Précisons tout d'abord le rapport qui peut exister entre hermétisme et complexité. Tout système de sens peut être source d'hermétisme : un alphabet, une langue, un ordinateur, une sémiologie, un champ social, un univers culturel, etc. La difficulté d'accéder à la compréhension d'un système de jeu ne fait pas exception mais il existe d'autres moyens pour un jeu de se montrer hermétique (par les symboles, la narration ou même du fait d'une communauté en ligne fermée).
Si, donc, une complexité systémique mal amenée (ou pas amenée du tout, voir Dark Souls) peut être source d'hermétisme dans un jeu, signalons qu'aucun hermétisme n'est insurmontable a priori ; il ne tient en effet qu'à vous de passer les 25 prochaines années de votre vie à sonder la Kabbale pour en extraire la substantifique Sagesse...
Que tout le monde ne soit pas disposé à étudier de fond en comble le manuel n&b de 41 pages de SHENZHEN I/O – joli parangon d'hermétisme vidéoludique de son état – permet peut-être effectivement de commencer à opérer une séparation entre gamers velus et timorés du clavier. À ceux qui voudraient me faire mentir, vous m'en voyez ravi.
Mais revenons à nos brebis universalistes. Richesse, profondeur, ouverture, élégance... comment donc Nintendo fait-il son coup ? Recette pour 100 millions de personnes. Ingrédients : un kilo de règles de jeu, un bon plan de vol, une bonne dose d'empathie (cognitive de préférence, émotionnelle si vous n'avez rien d'autre) et une pincée de génie pour transcender le plat.
1 - Choisissez l'accessibilité pour véhiculer vos saveurs ludiques. Accessible ne veut pas dire "tout public", justement ce que les distinctions faites tout à l'heure avaient vocation à montrer : Doom est accessible mais pas nécessairement adressé à toutes les tranches d'âge ni à toute les sensibilités. Bien plutôt l'accessibilité s'apparente à la familiarité ; aussi privilégiez les symboles communs, connus de tous (figures animales, objets du quotidien, imagerie populaire...).
L'argument scénaristique se voudra neutre et rudimentaire. Mieux, faites sans ! Supprimez toute velléité de raconter une histoire, allez droit au but et la teneur proprement ludique de votre plat parlera pour elle-même. Après tout Tetris n'a pas eu besoin de sa fusée terminale pour captiver ses millions d'adeptes.

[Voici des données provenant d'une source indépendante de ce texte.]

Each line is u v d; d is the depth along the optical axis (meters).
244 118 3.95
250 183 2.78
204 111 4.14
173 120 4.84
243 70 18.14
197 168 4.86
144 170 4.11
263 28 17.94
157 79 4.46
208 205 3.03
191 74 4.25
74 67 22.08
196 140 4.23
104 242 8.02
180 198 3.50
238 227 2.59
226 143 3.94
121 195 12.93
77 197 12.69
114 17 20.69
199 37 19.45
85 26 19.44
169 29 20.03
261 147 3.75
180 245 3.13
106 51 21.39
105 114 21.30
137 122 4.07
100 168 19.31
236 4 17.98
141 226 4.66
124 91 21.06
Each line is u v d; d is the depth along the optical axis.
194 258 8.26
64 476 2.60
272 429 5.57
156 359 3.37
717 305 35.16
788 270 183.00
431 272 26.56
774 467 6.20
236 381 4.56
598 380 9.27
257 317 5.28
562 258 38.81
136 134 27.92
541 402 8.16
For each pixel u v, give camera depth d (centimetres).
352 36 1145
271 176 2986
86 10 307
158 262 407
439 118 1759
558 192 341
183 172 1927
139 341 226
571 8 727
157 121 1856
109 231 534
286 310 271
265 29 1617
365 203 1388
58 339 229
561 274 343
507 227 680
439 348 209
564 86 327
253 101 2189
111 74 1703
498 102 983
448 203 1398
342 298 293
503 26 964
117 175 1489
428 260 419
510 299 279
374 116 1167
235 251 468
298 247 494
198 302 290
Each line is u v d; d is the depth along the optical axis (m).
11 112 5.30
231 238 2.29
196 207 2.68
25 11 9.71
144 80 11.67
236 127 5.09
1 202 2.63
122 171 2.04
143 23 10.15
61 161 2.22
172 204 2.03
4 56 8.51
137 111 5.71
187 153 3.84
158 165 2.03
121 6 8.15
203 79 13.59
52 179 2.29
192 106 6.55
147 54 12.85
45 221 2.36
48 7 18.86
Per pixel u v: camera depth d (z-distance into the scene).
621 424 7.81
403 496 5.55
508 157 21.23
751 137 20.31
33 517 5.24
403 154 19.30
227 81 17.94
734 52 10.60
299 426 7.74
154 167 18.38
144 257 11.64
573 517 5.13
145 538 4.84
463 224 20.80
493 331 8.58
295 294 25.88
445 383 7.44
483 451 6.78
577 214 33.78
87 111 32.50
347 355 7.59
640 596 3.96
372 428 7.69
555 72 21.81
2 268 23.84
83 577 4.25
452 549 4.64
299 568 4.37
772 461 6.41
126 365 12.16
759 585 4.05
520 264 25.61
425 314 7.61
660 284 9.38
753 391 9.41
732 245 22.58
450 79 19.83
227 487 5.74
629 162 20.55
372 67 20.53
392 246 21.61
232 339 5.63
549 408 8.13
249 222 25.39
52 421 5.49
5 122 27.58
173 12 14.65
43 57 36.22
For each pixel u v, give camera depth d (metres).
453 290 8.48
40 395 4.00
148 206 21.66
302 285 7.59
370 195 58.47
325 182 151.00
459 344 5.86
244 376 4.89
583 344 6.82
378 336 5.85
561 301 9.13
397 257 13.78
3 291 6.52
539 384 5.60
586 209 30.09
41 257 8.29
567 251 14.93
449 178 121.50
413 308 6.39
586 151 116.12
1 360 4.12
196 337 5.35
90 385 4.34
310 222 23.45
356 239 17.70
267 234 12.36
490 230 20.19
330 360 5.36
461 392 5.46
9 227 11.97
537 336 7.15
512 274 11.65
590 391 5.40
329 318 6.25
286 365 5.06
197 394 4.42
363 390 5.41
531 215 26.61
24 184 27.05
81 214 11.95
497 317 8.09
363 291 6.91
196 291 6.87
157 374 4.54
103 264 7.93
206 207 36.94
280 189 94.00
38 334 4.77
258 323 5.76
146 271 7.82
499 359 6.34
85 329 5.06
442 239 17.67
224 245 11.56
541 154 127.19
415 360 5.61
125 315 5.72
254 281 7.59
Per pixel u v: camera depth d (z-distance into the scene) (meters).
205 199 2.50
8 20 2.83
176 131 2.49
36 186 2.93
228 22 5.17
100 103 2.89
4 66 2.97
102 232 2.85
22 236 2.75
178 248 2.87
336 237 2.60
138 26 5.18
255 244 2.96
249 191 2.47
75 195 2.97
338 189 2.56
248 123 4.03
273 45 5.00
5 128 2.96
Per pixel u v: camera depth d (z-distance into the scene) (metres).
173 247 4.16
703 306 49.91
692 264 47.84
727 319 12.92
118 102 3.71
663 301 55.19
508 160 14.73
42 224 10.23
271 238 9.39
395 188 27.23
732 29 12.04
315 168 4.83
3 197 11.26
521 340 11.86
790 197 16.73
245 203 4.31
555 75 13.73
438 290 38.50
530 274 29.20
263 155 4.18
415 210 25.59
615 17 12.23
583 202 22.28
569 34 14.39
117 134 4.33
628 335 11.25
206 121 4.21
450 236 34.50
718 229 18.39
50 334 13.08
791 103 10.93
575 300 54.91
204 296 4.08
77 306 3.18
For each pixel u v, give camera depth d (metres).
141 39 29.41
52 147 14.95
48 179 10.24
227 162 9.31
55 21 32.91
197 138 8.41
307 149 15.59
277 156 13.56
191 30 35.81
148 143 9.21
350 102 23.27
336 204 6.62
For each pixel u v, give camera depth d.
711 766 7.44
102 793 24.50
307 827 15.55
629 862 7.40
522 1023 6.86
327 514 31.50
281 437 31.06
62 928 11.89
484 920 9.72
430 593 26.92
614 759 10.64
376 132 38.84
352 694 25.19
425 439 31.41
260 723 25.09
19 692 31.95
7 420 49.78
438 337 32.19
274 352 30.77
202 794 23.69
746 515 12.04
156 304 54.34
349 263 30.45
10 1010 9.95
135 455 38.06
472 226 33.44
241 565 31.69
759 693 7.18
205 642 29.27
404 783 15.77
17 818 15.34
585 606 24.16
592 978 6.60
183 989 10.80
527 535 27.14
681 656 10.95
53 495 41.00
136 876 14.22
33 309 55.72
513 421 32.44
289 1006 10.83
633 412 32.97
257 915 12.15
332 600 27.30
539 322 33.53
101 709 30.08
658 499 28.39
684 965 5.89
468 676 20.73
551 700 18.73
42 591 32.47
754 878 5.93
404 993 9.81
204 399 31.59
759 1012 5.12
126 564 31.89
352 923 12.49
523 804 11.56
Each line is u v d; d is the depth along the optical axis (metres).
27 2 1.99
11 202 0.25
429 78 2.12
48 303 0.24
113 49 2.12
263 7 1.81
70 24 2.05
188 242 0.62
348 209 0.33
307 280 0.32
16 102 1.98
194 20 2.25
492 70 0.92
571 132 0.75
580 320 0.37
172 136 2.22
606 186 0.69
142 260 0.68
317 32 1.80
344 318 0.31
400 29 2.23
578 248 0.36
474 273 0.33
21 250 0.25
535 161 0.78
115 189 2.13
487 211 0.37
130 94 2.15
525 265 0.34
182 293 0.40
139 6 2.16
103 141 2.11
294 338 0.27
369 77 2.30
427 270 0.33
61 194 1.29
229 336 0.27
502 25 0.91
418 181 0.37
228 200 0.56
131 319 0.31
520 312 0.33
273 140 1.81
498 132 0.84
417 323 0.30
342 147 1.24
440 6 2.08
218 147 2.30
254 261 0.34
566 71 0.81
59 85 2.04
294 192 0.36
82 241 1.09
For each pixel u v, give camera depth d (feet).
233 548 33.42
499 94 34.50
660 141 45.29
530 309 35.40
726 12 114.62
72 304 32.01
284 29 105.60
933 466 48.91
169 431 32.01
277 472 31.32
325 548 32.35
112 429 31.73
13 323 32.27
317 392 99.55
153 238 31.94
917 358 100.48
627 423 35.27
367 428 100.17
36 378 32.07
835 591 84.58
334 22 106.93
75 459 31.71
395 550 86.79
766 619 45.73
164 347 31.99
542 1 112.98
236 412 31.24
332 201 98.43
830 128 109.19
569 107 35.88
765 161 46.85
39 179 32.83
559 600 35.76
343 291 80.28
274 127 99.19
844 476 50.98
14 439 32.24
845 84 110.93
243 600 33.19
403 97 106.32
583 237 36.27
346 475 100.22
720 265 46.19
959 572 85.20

2 - Ne craignez pas la complexité des systèmes, embrassez-là si vos ambitions vous y amènent, mais surtout décomposez leur apprentissage en séquences d'initiation successives en vous assurant que votre convive intègre parfaitement les savoirs inculqués. Pour cela une seule recommandation : observez l'impératif d'intégration pédagogique en mettant systématiquement à l’œuvre vos sessions didactiques en situation réelle à l'intérieur du cheminement. Vous ferez par ailleurs en sorte qu'il soit impossible de progresser sans avoir acquis la maîtrise de la mécanique (ou association de mécaniques : "saut + grappin" par exemple) introduite.
Évitez l'enseignement théorique, que ce soit par l'intermédiaire de texte ou à travers une "bulle temporelle" séparée du reste du jeu (le mode dédié est à proscrire). Ne pas hésiter à faire durer l'apprentissage aussi longtemps que désiré : il est toujours plaisant de se voir présenter un nouveau principe de jeu quand on pensait l'arsenal de compétences disponible au complet. Entre chaque nouvelle acquisition veillez cependant à exploiter au maximum le potentiel des aptitudes entérinées pour maintenir vif l'intérêt.
Astuce de préparation : la complexité est avantageusement amenée par le biais de repères universels. Fixez donc vos features systémiques sur des objets familiers dont le sens commun aide à véhiculer la fonction spécifique (« épée » implique « attaque », « bouclier » implique « défense » et ainsi de suite). L'intuition n'est pas différente d'un bon potager, elle s'aménage et se cultive !
3 - Si vous avez bien suivi les indications jusqu'ici vous devriez obtenir un joueur opérationnel quel que soit son niveau initial et sa culture vidéoludique, lentement et sûrement aguerri à tous les types d'obstacles que vous pourriez désormais placer sur son chemin. L'ultime verrou (aussi le plus fondamental si l'on parle de jeu), celui que représente une difficulté bloquante, devrait à présent sauter presque de lui-même.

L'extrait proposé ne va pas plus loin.